:: OBJECTIVE ::
From the material below, keep only the lines that contain the word "small" and copy each of them in full.

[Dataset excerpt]
•••

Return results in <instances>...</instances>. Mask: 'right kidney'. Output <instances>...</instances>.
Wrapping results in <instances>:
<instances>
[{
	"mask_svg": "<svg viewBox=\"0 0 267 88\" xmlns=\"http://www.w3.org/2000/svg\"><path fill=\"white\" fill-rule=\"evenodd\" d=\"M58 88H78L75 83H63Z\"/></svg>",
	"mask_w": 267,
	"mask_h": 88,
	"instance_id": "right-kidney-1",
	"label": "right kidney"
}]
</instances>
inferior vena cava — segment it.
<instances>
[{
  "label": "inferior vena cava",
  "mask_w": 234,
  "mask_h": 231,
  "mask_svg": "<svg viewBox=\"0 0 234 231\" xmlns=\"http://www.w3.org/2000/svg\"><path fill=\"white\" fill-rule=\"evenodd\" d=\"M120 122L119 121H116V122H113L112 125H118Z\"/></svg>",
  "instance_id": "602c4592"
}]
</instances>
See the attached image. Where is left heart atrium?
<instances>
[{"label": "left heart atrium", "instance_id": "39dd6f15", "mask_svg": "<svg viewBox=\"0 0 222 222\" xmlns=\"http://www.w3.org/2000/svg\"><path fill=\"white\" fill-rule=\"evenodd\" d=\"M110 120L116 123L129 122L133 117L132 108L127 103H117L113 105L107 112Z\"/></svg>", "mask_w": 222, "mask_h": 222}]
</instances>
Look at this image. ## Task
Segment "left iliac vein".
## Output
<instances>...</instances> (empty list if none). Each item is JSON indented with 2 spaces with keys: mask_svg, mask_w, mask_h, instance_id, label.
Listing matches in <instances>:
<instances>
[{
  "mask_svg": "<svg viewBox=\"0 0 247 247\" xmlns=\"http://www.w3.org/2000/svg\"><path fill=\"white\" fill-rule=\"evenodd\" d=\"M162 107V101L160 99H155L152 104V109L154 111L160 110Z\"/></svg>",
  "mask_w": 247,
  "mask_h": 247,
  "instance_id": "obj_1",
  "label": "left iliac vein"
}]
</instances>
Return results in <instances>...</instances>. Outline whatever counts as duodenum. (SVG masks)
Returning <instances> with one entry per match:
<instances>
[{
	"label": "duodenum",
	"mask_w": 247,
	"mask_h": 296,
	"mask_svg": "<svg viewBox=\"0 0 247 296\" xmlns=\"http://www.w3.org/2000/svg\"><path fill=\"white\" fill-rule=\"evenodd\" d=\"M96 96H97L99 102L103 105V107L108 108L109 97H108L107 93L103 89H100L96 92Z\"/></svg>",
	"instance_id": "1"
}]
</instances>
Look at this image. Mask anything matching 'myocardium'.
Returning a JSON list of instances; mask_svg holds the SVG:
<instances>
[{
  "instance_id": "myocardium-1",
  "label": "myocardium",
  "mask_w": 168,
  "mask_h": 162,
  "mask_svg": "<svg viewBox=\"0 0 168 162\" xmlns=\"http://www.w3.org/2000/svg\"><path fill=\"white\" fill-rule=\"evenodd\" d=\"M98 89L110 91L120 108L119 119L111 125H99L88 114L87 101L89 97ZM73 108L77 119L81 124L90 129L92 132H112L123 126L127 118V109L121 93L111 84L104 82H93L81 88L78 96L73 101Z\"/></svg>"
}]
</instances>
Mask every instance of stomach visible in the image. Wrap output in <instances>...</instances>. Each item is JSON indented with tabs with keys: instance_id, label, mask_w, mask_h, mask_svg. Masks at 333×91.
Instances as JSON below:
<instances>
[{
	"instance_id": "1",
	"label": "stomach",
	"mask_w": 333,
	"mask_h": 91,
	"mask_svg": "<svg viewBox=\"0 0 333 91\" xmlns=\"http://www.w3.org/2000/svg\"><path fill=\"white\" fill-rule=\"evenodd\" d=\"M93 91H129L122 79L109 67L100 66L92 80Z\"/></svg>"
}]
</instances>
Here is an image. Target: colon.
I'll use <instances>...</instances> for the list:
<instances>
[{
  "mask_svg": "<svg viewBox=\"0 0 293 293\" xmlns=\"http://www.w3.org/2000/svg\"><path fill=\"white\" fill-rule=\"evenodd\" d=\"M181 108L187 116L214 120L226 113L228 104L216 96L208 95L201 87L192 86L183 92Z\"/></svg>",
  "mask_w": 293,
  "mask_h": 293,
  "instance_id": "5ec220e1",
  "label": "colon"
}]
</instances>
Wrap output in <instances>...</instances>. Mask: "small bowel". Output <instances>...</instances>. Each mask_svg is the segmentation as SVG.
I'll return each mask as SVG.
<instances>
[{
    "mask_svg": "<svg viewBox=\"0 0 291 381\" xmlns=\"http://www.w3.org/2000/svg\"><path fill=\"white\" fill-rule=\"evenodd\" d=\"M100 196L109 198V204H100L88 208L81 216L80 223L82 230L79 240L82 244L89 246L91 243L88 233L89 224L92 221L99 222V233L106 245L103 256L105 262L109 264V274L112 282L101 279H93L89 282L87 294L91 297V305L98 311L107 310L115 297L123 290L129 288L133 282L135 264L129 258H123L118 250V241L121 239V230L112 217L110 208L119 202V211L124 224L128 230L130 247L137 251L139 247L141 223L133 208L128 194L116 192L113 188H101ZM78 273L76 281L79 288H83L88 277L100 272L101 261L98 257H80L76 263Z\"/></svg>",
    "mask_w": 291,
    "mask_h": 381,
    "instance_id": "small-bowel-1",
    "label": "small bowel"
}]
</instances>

•••

:: REPLY TO THE EXERCISE ::
Wrap output in <instances>...</instances>. Mask: "small bowel". Output <instances>...</instances>. Each mask_svg is the segmentation as SVG.
    "instance_id": "small-bowel-1",
    "label": "small bowel"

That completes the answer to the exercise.